Data excerpts
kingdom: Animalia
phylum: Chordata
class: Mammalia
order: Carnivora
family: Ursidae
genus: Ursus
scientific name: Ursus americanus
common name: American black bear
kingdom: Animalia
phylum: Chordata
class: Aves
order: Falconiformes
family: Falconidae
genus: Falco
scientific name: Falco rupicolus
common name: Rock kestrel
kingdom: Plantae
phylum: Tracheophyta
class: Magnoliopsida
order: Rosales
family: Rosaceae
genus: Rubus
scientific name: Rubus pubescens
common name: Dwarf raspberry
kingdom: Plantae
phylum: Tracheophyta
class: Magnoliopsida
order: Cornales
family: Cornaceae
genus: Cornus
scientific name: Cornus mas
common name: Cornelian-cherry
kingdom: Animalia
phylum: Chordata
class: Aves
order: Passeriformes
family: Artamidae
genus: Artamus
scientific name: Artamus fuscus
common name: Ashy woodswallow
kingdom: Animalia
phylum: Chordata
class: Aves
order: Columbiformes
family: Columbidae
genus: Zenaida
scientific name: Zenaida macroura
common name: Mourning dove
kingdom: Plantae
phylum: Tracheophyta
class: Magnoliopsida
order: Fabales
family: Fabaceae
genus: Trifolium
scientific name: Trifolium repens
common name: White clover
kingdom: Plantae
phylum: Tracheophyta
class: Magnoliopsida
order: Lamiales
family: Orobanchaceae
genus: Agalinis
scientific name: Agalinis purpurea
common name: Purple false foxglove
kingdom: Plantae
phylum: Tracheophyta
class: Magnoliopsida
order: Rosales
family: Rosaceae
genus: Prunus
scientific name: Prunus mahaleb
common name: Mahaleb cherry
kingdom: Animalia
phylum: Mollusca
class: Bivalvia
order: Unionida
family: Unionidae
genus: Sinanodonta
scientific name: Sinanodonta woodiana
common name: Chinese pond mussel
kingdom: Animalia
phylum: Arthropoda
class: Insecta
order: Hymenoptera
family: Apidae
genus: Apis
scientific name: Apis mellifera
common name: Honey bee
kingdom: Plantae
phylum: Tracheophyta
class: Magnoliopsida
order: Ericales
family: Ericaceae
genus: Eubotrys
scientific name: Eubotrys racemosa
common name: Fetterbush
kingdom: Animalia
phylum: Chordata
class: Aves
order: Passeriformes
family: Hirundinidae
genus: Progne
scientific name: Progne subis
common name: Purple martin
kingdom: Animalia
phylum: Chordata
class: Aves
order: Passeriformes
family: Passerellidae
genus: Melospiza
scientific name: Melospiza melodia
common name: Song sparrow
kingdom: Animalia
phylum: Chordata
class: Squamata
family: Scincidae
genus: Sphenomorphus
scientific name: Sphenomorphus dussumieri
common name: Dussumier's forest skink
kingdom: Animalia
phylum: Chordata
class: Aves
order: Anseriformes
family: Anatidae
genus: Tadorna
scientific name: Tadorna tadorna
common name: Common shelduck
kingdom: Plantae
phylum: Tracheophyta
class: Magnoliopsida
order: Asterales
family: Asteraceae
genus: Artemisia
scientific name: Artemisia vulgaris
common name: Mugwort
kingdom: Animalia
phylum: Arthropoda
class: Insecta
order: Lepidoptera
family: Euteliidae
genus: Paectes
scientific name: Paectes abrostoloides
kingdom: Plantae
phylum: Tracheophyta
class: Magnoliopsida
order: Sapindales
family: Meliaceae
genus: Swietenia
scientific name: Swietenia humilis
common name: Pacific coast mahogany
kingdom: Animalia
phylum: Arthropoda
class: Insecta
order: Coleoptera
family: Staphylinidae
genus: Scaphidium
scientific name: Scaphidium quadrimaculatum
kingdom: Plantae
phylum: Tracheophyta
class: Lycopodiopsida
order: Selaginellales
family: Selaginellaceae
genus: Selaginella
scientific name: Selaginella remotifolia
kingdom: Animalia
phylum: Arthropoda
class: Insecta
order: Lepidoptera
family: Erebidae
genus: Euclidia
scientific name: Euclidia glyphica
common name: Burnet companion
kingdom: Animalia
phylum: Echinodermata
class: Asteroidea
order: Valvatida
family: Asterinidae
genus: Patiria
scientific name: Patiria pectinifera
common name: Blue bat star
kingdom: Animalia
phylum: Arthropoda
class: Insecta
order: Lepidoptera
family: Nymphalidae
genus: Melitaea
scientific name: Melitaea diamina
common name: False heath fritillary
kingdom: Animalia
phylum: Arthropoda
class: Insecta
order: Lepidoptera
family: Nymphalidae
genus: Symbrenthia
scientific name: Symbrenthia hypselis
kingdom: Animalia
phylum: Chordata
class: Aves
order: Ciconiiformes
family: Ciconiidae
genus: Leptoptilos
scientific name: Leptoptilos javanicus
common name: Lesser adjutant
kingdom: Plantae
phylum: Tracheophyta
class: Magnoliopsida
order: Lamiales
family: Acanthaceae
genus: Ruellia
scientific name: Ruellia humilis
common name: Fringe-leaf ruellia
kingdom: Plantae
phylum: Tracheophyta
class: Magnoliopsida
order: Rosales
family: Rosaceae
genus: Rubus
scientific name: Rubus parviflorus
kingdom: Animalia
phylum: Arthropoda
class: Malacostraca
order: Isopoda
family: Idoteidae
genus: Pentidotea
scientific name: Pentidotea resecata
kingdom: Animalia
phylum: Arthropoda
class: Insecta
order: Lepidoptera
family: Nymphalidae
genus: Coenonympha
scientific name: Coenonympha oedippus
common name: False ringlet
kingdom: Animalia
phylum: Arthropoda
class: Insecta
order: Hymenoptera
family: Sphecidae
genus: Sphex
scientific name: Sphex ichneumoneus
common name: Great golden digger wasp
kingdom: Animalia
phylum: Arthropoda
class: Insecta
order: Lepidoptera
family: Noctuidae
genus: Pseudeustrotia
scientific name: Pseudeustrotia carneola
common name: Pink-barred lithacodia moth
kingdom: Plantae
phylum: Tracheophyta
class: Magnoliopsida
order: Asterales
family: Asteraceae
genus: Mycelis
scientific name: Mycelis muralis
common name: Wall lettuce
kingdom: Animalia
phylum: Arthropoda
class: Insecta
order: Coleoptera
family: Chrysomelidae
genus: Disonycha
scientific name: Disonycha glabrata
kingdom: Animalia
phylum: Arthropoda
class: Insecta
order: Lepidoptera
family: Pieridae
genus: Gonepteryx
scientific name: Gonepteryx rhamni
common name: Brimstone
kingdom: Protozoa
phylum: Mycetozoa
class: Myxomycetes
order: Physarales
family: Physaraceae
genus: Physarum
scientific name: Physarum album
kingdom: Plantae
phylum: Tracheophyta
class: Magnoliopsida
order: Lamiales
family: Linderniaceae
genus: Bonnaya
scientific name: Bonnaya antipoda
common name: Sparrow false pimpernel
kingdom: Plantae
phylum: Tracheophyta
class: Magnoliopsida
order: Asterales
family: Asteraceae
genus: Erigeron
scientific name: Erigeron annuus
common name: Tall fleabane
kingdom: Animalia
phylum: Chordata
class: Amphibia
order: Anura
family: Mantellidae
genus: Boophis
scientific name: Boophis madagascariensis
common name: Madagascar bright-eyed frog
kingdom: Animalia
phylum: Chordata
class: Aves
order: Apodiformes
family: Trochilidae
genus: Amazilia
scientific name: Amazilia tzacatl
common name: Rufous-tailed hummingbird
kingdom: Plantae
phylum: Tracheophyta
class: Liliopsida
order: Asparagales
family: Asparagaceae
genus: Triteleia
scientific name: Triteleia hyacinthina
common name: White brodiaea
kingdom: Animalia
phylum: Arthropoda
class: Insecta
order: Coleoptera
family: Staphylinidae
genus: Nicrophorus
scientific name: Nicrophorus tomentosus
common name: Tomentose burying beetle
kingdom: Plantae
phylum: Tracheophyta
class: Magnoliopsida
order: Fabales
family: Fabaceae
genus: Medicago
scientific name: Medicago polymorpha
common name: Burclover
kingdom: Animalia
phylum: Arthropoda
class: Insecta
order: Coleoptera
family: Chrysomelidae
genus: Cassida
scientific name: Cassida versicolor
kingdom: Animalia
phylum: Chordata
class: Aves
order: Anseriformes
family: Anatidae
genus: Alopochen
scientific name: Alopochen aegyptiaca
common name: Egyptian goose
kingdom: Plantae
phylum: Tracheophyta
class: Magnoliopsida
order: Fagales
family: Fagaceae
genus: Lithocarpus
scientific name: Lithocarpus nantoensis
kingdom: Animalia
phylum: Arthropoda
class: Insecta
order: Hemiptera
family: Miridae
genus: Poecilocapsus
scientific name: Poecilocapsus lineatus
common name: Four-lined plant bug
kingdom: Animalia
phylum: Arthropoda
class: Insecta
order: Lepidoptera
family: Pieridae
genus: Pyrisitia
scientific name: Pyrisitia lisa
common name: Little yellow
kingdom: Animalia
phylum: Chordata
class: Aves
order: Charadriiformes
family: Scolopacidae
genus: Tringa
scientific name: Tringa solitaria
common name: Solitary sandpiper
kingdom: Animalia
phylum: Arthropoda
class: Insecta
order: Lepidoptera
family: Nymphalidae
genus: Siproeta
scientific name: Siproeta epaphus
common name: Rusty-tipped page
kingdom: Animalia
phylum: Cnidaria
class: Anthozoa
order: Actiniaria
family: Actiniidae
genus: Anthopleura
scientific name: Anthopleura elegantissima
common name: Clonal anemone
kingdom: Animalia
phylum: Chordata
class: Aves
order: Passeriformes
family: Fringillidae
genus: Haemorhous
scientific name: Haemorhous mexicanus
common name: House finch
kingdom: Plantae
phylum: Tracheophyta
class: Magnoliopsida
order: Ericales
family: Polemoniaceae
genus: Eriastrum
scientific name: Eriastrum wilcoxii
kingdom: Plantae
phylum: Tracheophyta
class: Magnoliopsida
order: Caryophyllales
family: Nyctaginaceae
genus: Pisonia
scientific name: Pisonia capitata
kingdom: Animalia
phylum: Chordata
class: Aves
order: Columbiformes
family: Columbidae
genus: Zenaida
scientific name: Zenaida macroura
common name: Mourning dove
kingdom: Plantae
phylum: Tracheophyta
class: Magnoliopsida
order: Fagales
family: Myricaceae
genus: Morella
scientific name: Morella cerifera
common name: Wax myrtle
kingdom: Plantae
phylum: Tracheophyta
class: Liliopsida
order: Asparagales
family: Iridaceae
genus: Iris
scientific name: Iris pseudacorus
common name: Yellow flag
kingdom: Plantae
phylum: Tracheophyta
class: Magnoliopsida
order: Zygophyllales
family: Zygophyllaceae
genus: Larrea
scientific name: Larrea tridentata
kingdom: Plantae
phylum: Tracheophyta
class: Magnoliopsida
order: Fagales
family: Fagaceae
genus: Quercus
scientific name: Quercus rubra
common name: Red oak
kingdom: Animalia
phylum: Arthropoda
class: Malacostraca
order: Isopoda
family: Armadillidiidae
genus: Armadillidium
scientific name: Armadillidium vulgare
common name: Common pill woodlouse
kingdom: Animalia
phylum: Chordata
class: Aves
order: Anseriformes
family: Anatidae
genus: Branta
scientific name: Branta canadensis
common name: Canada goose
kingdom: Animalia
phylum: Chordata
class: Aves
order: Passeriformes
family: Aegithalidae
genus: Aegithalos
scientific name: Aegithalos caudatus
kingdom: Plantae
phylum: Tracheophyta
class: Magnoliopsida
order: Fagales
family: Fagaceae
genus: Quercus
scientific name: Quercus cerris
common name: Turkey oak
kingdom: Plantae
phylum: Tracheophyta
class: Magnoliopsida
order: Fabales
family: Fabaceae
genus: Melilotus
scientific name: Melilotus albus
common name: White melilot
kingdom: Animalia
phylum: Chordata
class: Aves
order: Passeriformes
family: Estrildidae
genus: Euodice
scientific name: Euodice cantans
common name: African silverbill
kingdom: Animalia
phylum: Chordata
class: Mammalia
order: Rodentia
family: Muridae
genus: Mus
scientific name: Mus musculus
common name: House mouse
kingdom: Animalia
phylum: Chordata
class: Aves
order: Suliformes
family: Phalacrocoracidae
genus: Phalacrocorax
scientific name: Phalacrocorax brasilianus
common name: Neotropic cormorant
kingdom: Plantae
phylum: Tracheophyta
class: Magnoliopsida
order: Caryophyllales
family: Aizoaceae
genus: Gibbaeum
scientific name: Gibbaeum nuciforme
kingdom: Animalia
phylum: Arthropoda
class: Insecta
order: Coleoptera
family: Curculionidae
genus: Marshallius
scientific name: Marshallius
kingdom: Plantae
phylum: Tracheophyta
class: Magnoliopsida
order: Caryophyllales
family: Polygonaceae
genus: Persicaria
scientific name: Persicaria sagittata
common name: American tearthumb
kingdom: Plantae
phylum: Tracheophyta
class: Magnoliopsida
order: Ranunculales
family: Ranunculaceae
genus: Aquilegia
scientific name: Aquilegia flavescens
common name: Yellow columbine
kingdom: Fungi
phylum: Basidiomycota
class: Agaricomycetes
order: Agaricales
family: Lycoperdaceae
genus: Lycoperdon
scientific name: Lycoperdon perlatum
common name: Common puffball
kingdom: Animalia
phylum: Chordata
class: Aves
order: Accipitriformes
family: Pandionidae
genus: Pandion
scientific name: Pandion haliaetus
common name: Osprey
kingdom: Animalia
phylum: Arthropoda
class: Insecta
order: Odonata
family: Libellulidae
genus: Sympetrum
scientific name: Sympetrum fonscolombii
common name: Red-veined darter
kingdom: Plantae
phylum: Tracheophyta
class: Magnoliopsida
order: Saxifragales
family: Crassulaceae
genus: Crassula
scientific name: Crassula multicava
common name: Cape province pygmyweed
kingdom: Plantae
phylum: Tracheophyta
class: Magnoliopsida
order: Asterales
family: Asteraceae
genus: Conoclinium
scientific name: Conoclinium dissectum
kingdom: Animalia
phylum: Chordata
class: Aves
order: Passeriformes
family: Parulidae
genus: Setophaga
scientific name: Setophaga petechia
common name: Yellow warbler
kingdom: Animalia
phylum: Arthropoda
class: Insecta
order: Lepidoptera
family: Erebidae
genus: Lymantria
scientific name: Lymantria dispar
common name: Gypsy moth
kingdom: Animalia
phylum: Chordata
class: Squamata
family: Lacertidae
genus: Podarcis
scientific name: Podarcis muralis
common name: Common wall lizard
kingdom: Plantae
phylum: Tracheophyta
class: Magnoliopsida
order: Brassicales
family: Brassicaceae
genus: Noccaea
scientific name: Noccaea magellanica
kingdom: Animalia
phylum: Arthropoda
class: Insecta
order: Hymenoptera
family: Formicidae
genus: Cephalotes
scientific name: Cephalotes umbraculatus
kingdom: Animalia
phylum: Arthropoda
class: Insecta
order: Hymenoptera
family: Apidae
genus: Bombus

What the exercise asks> Reproduce the lines of the entries, starting at the line containing "order: Charadriiformes" and ending at the line containing "scientific name: Eriastrum wilcoxii", both included.

Task solution>
order: Charadriiformes
family: Scolopacidae
genus: Tringa
scientific name: Tringa solitaria
common name: Solitary sandpiper
kingdom: Animalia
phylum: Arthropoda
class: Insecta
order: Lepidoptera
family: Nymphalidae
genus: Siproeta
scientific name: Siproeta epaphus
common name: Rusty-tipped page
kingdom: Animalia
phylum: Cnidaria
class: Anthozoa
order: Actiniaria
family: Actiniidae
genus: Anthopleura
scientific name: Anthopleura elegantissima
common name: Clonal anemone
kingdom: Animalia
phylum: Chordata
class: Aves
order: Passeriformes
family: Fringillidae
genus: Haemorhous
scientific name: Haemorhous mexicanus
common name: House finch
kingdom: Plantae
phylum: Tracheophyta
class: Magnoliopsida
order: Ericales
family: Polemoniaceae
genus: Eriastrum
scientific name: Eriastrum wilcoxii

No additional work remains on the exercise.